[Directive]
Could you reproduce only the lines starting at the one that contains "и дерево веток" and ending at the one that contains "repo you cloned.", with "repo" swapped for "repository" and the rest of the data left unchanged?

[The data]
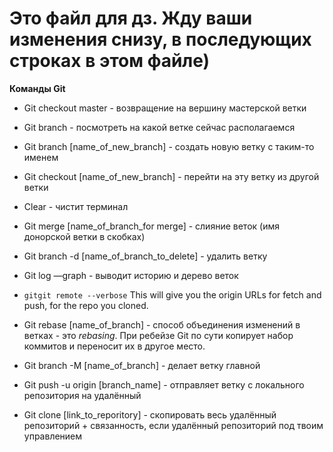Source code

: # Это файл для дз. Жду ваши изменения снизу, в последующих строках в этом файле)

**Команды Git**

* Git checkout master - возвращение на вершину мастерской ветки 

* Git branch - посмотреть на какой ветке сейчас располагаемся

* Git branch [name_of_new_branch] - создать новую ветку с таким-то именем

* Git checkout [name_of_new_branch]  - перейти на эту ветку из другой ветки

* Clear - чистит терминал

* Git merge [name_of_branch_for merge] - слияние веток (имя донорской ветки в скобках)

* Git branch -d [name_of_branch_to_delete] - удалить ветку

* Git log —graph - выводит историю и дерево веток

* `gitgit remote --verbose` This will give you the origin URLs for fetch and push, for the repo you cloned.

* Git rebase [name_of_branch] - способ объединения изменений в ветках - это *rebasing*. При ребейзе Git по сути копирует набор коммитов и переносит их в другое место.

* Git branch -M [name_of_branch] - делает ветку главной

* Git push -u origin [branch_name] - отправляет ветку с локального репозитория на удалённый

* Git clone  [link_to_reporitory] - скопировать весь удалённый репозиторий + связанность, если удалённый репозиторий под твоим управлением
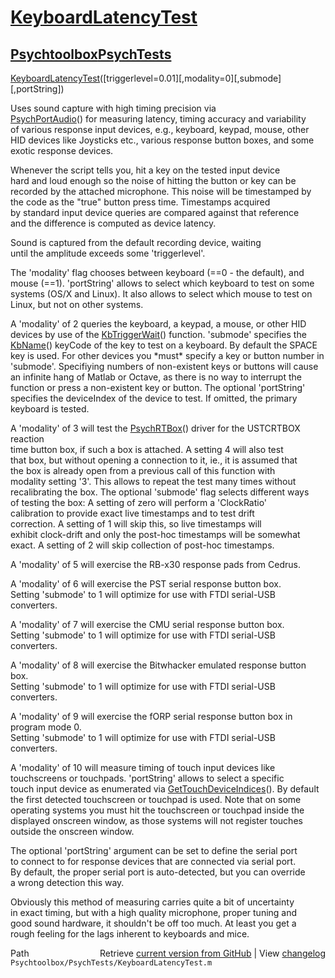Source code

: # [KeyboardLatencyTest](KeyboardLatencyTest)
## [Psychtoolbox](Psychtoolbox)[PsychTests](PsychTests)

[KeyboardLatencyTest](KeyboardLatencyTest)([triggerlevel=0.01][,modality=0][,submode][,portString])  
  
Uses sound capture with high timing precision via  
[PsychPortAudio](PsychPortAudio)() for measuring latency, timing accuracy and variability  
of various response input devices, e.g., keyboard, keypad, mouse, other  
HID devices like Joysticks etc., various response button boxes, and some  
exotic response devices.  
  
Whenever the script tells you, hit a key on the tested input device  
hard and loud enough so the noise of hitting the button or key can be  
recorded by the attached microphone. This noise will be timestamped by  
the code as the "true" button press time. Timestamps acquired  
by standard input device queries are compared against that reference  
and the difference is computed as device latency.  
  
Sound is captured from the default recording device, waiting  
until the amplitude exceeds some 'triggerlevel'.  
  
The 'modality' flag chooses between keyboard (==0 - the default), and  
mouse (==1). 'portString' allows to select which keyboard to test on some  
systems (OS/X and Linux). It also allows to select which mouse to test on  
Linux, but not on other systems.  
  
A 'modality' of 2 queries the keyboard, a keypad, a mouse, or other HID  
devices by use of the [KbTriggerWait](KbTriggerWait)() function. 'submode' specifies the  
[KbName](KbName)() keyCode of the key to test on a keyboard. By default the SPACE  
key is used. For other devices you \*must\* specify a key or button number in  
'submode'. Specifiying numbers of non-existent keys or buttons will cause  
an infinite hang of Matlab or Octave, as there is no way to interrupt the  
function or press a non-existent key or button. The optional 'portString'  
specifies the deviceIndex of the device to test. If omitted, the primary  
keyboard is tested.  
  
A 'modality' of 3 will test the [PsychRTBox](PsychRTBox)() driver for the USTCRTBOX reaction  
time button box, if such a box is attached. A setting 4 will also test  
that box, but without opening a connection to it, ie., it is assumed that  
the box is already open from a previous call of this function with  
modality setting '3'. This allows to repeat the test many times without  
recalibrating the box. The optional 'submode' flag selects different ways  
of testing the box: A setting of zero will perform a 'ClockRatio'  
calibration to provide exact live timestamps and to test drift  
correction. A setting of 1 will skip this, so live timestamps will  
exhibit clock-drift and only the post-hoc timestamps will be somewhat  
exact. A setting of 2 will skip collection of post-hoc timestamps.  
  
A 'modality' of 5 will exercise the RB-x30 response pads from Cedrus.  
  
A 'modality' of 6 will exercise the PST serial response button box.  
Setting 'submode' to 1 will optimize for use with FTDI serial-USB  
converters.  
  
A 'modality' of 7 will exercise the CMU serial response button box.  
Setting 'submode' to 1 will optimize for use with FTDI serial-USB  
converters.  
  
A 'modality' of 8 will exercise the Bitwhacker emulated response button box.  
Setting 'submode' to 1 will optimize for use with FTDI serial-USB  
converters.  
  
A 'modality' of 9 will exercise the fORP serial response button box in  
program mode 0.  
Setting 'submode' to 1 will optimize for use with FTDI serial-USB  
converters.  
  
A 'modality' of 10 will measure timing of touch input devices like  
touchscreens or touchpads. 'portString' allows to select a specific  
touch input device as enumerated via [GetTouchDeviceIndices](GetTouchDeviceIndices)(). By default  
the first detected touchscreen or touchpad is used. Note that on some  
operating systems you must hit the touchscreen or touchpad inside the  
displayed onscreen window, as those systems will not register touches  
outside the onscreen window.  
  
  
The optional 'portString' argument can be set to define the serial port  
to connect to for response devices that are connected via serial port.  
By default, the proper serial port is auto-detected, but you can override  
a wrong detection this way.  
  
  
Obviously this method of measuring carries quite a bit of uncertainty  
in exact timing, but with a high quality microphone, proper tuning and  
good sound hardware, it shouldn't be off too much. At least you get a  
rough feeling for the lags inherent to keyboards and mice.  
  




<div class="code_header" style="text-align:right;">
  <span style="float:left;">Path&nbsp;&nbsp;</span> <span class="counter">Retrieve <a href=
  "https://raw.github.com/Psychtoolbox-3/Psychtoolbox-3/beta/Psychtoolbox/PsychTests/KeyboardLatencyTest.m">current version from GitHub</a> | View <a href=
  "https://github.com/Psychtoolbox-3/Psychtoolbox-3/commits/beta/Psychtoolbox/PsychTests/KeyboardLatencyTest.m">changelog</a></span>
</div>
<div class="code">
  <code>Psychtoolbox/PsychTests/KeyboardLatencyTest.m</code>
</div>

==

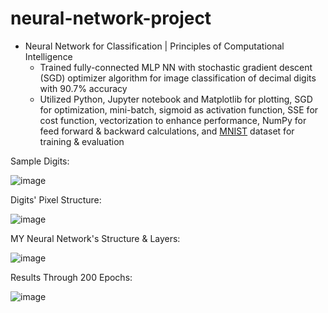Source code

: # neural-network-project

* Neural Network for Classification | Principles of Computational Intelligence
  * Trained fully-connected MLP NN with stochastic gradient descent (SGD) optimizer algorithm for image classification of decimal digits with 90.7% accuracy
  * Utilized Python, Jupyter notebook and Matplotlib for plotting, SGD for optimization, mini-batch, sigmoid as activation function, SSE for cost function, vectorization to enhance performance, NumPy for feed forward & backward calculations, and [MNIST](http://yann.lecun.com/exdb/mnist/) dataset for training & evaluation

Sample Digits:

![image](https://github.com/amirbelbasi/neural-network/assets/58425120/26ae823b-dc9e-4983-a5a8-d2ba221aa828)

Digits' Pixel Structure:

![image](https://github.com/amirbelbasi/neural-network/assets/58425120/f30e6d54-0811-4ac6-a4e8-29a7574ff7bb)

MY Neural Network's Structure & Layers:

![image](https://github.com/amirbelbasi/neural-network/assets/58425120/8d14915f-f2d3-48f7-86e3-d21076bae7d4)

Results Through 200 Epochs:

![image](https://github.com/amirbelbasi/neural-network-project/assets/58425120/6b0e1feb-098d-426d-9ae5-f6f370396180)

[Answer space]
* Git log —graph - выводит историю и дерево веток

* `gitgit remote --verbose` This will give you the origin URLs for fetch and push, for the repository you cloned.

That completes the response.